> **Document extract**
▼▼▼
Yes. So Wind River for us, when you think about -- Wind River is at that layer between the hardware and software where it really allows you to extract hardware from software, right? So it's real-time operating systems historically for Aerospace and Defense Solutions, for telecommunication solutions for Industrial Solutions. A&D and telco have gone through the -- that separation of hardware and software over the last decade, and Wind River has been very instrumental in that. They provide Linux and hypervisor solutions as well for that space. They also have an engineering tool chain called Wind River Studio that optimizes software development and allows full life cycle management. We're now using it on a number of our programs at Aptiv, and we're seeing from a productivity standpoint, 20% to 30% productivity in our software solution. So when you think about the OEM, we have a customer who's responsible for ultimately designing the car, delivering the car, but we also have a customer that's the engineering organization that whether we have a significant portion of that program or not, they're involved in that activity. And to the extent, we can give them line of sight. They can be involved in the development, the deployment and the operation of the software -- in the vehicle they can get full visibility, that's critically important. And then when you think about architecture, a lot of -- again, going back to your question about in-sourcing of activity. In-source or outsource, really, at the end of the day, it doesn't matter if you really have a monolithic architecture. If you don't have the ability to upgrade, enhance, address issues in the vehicle software architecture because of the way it's architected. Wind River Studio is fully containerized, can go across multiple domains versus having unique domains where software is integrated into the middleware into the real-time operating system, provides the OEMs with flexibility to use whatever chip provider they'd like to use, whatever cloud provider they'd like to use. And then we have the software that sits above that, right? The ADAS software, the user experience software, the battery management systems software that's designed or architected in a containerized way as well that, again, allows them to do regular updates or OTA on the vehicle versus 3 or 4 times a year.
▲▲▲
> **Directions**
A – In the Wind River transcript, what productivity gain does Aptiv report from using Wind River Studio on its programs?
B – Carry the Wind River transcript forward from its final sentence.

(Collected data entries)
▼▼▼
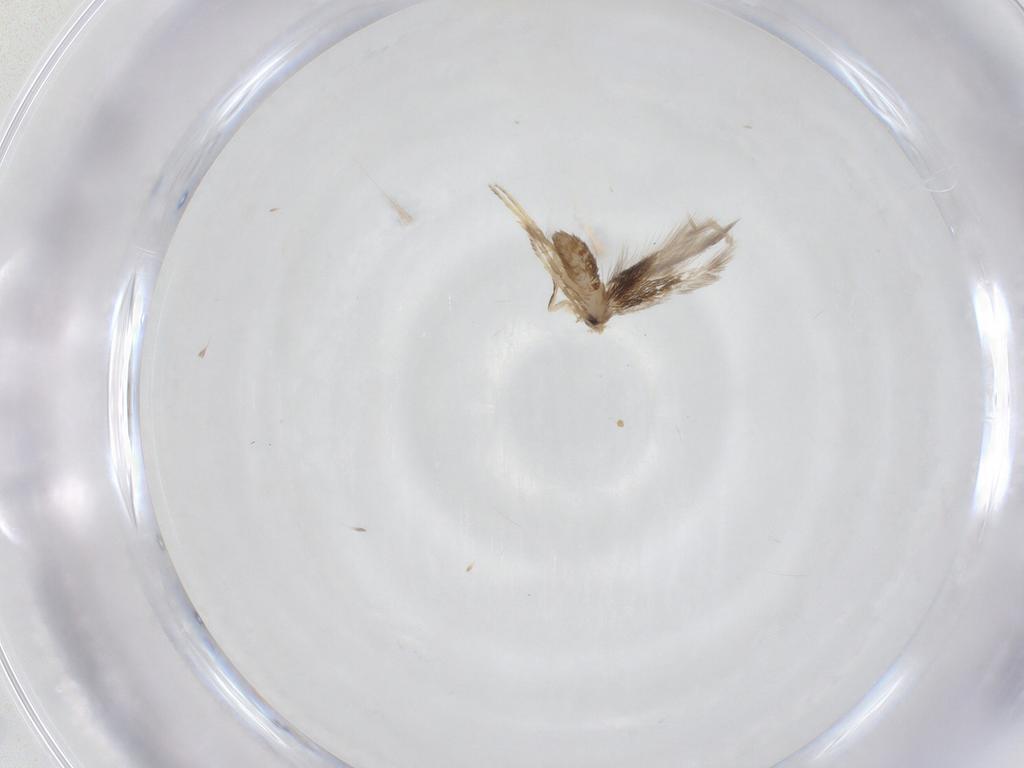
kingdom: Animalia
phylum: Arthropoda
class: Insecta
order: Lepidoptera
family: Nepticulidae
▲▲▲
> **Results in order**
A – Aptiv reports a productivity gain of 20% to 30% in its software solution.

B –
Itay Michaeli

analyst
#28

Terrific. And you mentioned before the strong bookings is occurred even with some of the in-sourcing efforts and of course, some of the automakers who've been in-sourcing have had some more publicized issues. If we were hypothetically to see some of those automakers begin to shift more back towards outsourcing, is that potential upside to bookings over the next couple of years?

Kevin P. Clark

executive
#29

Yes, it could be. Listen, again, I think what we -- what Joe and I would tell you is that push towards we need to vertically integrate, which -- we would say that -- we don't hear that. And I think part of it is because what you read about in the newspapers, some of the challenges that some of the OEMs are having. There are areas that they consider strategic that they'd like to have some involvement -- more involvement in than what they've had in the past. And again, that's why we've been talking about we're developing an open system that allows choice, allows flexibility. We prefer to do the full platform. We think that's a better value proposition for the customer at lower cost. But if a customer wants flexibility and wants to contribute a portion of that technology, they're positioned to do so.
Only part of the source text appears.